Andhra Medical College, one of India’s oldest medical schools, has started trying out a new AI platform that assesses patients’ lung health, including those who have contracted COVID-19.
WHAT IT’S ABOUT
The technology being trialled was developed by Telangana-based Salcit Technologies. Called Swaasa, the AI platform uses machine learning to perform an audiometric analysis of cough sounds, along with temperature, oxygen saturation, symptoms.
Swaasa is being tested in the primary healthcare setting at the Rural Health Training Centre in Simhachalam. Around 2,000 patients are targeted to partake in the study, which will run over a six-month period.
WHY IT MATTERS
In an interview with Times of India, Dr P.V. Sudhakar, principal of AMC, said existing methods of diagnosis such as x-ray, CT scan and other pulmonary tests require a laboratory setup, which can be “expensive and time-consuming”. “Moreover, they are not available in all rural and tribal areas,” he added.
Dr Devi Madhavi, head of AMC’s Department of Community Medicine, also said in the news report that the Swaasa will be “highly useful in identifying the appropriate next intervention”, as the device helps in screening and identifying whether a lung condition is attributable to airways or lung parenchyma or pleura.

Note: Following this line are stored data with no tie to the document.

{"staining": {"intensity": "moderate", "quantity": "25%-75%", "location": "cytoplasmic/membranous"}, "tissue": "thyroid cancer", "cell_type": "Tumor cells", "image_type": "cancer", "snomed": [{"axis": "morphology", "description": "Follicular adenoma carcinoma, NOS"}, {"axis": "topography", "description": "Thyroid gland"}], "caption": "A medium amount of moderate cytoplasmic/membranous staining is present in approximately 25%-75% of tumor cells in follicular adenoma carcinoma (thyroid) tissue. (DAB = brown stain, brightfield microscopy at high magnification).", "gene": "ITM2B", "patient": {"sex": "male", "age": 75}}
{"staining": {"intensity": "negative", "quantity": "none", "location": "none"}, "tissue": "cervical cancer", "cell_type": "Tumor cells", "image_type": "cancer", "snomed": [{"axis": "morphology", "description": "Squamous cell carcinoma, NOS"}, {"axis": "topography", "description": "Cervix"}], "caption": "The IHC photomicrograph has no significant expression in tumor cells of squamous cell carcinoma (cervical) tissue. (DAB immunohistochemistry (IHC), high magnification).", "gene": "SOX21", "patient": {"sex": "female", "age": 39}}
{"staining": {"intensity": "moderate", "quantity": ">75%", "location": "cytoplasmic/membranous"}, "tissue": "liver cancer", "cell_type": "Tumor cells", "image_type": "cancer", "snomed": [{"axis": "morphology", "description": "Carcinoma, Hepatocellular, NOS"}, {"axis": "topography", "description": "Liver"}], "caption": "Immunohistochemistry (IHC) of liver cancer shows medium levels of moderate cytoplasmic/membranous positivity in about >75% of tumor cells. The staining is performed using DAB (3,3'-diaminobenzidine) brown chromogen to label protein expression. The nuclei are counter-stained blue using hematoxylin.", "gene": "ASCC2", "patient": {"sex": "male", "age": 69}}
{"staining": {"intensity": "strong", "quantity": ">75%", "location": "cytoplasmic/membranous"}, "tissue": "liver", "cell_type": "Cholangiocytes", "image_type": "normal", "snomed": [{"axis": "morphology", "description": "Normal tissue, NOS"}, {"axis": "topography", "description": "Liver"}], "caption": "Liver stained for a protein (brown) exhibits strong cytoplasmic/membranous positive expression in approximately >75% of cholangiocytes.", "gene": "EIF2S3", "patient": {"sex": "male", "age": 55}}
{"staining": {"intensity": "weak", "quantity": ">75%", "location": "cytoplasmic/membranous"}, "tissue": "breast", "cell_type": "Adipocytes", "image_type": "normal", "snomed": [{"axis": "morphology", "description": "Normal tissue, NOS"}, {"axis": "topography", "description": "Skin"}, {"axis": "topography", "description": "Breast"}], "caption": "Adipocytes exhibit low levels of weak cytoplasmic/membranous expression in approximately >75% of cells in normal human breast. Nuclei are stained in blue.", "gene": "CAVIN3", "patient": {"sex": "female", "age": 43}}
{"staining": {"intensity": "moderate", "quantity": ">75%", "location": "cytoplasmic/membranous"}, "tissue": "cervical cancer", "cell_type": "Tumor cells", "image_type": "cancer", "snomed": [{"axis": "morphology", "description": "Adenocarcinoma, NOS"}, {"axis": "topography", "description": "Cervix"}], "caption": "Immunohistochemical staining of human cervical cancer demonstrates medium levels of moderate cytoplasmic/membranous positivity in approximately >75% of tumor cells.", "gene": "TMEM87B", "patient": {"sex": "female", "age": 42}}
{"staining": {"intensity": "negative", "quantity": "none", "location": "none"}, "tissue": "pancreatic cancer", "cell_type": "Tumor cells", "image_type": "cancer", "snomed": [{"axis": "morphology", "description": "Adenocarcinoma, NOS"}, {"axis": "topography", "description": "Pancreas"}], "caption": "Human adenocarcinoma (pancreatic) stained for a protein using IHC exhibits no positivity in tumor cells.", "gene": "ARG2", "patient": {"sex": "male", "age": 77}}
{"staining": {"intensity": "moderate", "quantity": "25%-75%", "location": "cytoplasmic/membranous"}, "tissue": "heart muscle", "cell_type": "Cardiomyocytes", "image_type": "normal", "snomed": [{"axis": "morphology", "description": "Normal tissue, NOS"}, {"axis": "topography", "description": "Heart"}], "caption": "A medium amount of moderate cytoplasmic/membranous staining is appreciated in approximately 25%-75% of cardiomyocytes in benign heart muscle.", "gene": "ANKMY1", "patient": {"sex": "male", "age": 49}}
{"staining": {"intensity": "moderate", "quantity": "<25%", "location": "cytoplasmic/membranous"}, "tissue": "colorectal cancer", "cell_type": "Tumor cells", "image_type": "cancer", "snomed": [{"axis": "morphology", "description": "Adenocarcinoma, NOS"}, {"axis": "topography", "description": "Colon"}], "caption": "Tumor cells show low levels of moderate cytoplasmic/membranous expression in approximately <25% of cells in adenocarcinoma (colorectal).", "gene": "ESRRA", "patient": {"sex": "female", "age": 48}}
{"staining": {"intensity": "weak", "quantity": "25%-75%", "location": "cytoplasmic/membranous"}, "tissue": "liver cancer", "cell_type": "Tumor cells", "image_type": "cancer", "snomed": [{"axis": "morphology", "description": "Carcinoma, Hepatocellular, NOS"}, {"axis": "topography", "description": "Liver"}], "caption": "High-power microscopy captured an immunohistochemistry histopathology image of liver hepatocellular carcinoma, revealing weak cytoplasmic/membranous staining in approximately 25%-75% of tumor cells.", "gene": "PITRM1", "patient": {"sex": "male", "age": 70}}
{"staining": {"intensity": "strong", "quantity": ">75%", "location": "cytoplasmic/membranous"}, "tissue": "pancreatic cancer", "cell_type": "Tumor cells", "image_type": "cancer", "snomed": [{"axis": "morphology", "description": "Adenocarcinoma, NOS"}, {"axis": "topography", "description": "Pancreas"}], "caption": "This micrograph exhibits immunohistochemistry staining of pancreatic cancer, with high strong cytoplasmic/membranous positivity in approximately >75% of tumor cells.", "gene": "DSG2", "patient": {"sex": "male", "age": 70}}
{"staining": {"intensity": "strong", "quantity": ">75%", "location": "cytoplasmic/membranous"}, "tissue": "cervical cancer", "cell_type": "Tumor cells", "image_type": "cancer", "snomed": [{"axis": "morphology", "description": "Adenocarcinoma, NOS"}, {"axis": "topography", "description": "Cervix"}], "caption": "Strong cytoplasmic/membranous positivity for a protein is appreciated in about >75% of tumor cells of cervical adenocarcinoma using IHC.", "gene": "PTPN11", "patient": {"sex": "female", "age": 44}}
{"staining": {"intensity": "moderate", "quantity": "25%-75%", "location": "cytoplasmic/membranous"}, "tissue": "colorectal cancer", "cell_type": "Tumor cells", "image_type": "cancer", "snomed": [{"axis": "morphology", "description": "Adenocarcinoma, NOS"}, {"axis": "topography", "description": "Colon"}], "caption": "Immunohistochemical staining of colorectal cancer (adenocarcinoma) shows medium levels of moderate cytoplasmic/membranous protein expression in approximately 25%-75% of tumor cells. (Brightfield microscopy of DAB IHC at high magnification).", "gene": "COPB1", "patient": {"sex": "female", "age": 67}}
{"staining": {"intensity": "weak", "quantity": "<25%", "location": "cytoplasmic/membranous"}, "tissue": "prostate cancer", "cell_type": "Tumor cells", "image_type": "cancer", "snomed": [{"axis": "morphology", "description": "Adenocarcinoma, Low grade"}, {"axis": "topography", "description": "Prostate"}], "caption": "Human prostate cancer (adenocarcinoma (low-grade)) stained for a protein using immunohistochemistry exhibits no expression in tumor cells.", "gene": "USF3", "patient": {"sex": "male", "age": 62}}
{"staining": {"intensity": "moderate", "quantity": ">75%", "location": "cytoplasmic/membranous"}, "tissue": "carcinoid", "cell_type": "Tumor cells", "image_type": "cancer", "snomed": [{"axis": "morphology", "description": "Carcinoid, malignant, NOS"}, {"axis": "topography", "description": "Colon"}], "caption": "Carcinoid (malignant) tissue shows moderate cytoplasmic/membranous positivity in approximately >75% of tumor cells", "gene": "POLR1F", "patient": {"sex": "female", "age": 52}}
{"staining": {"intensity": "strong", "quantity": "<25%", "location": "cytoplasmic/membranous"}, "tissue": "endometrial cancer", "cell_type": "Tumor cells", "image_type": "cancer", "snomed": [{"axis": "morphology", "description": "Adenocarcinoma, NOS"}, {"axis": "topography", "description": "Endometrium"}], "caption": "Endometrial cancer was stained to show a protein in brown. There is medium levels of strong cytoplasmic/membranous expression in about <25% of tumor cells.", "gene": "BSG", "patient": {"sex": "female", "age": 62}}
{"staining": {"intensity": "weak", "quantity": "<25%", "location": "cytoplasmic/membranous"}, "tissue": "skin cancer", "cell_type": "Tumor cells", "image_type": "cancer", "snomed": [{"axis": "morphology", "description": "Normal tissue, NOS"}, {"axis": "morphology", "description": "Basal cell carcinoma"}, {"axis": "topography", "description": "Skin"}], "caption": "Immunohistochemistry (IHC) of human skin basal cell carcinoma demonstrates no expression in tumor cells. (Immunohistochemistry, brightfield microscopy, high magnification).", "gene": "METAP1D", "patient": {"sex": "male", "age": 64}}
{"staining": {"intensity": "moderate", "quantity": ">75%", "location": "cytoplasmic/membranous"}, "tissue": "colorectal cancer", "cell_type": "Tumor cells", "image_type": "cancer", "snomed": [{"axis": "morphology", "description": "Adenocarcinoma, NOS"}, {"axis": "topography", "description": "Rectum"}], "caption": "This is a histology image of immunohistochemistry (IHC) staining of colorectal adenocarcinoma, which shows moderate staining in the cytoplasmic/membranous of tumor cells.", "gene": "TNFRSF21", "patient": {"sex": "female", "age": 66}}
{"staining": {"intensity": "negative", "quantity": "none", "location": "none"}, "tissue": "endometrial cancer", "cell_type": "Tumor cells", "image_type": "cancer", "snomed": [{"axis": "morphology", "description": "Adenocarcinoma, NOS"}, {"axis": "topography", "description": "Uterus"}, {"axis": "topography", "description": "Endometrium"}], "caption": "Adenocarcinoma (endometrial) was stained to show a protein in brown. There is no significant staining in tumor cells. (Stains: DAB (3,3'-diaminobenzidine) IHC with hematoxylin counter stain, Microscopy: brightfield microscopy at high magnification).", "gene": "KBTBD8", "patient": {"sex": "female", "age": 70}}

According to its website, Salcit aims to replace spirometry, the most common, simple lung diagnostic test, with its AI tool.
THE LARGER TREND
Like Salcit, researchers at the Massachusetts Institute of Technology have developed a low-cost solution for diagnosing COVID-19 that can be deployed in areas where comprehensive diagnostic testing is unavailable. Last year, they introduced an AI tool that also analyses coughs to determine whether or not a patient is positive for COVID-19.
The researchers collected over 70,000 audio recordings of people’s coughs through a website and used these data to develop, train and validate a model that checks specific acoustic biomarkers related to muscular degradation, vocal cord changes, sentiment or mood changes and changes in the lungs or respiratory tract.
After testing, the tool was found to have 97.1% accuracy, 98.5% sensitivity and 94.2% specificity in detecting COVID-19 positive cases.